In one million years, when curious archaeologists start digging into the Earth to laugh at the adorable ways people used to live, I wonder what they’ll find. Mounds of discarded KeepCups? Worn-out North Face jackets? Those little plastic tops we keep on sea salt sprays to stop them leaking everywhere? Perhaps they’ll even be disappointed by all of this, because what they were really looking for was a long-abandoned power source they’d only recently discovered they urgently needed (the battery in the PS5).
But I do wonder, how many slices of frozen cake will they find?
I know that cake is not very robust, even when frozen, so it’s unlikely that future scientists will be able to find any. But that’s besides the point. On Wednesday, a piece of 40-year-old frozen cake was auctioned off. The reason people wanted this frozen cake is because it came from one of Prince Charles and Princess Diana’s wedding cakes in 1981. (They had 23 wedding cakes, which seems excessive to me, but truthfully I’ve never seen the Queen eat before.)
It seems that some of the cake was sent to Clarence House for the royal staff to eat and that’s where Moyra Smith, an employee of the Queen Mother (Charles’s granny), got a piece, covered it in cling wrap and put it in her freezer. Now, someone has bought the cake piece for £1,850 (AU$3,483), several times over its estimated price of £300-500.

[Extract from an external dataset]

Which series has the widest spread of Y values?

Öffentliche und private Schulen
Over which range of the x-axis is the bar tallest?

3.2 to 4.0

I’ve been thinking a lot about this cake. Did Moyra save it because she thought it would be valuable one day? (“The cake lasted much longer than the marriage!” you might say if you were nasty, which I am not.) Did she just put it in the freezer because she didn’t feel particularly hungry that day, but felt guilty leaving a piece of cake with the royal coat of arms to go sweaty on the kitchen counter? Over the years, was Moyra ever tempted to take one of those tiny forks and have a tiny taste?
The cake itself looks a bit like a soggy tea towel wrapped around dried orange peel and sultanas, so I wouldn’t have been tempted. (The auction house has already sternly warned “we advise against eating it”.) Besides, eating marzipan has always felt akin to chewing on old curtains to me, so my opinion is probably irrelevant.

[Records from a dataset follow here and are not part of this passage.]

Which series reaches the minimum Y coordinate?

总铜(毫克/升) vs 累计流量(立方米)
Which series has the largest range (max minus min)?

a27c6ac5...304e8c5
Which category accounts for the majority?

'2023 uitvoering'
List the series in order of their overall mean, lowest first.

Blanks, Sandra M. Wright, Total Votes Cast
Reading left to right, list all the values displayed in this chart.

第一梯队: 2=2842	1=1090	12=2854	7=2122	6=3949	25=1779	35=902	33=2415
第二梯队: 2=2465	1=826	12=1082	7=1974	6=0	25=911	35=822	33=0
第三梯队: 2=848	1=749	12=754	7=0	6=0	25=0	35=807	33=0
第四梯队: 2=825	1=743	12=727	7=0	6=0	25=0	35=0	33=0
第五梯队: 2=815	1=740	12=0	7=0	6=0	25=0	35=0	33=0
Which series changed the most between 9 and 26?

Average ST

I have done enough rotations on this planet to know that freezing pieces of wedding cake isn’t unusual. I know my family kept a hunk of my communion cake in the freezer for ages, but it was an ice-cream cake so that wasn’t very notable. I think we probably threw it out when we didn’t have room for nuggets and Neapolitan anymore.
But when you freeze a piece of important-occasion cake: then what happens? When the mood takes you, do you just wander into the kitchen, take the slice out of the freezer and stare at its cracked icing until your hand gets too cold? Do you take it out on the anniversary of the occasion, light some candles, put on Joni Mitchell’s Blue and then stare at it for a while? Do you ever thaw it and eat it? Is this a provincial thing to ask?

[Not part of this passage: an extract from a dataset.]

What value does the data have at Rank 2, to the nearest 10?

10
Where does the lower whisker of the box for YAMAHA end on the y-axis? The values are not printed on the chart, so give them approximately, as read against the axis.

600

I do understand, though, why people feel compelled to freeze cake without really thinking about why they do it.
This year in the last week of May I released my first book, which was a time of great excitement and feeling like I needed to puke every 20 minutes. The book launch was cancelled on the day of the event (something about an airborne plague?) as so many others have been. My publisher gave me a giant box of mini cupcakes that were meant for the launch party, chocolate and vanilla bulbs with little sugary stamps of my book’s cover on the top.
After crying for four to six hours, only pausing to smash mini cupcakes into my mouth, I realised that I needed to do something with the rest of them. We were in a hard lockdown, so I couldn’t exactly walk around the neighbourhood handing them out like some sort of Pied Piper of germs. Throwing them out felt as though I was throwing out my dreams; throwing out any sort of cake has always been fairly antithetical to my values. So I decided to freeze some. I didn’t know what else to do, so I did that.
Right now, in my freezer, is a small blue Tupperware container of rock-hard cupcakes with tiny iced book covers on them. I have no idea when I’ll look at them or what I’ll do with them. They function as a sort of proof of life – this thing did happen and don’t let your brain trick you into thinking otherwise. I hope the archeologists enjoy them.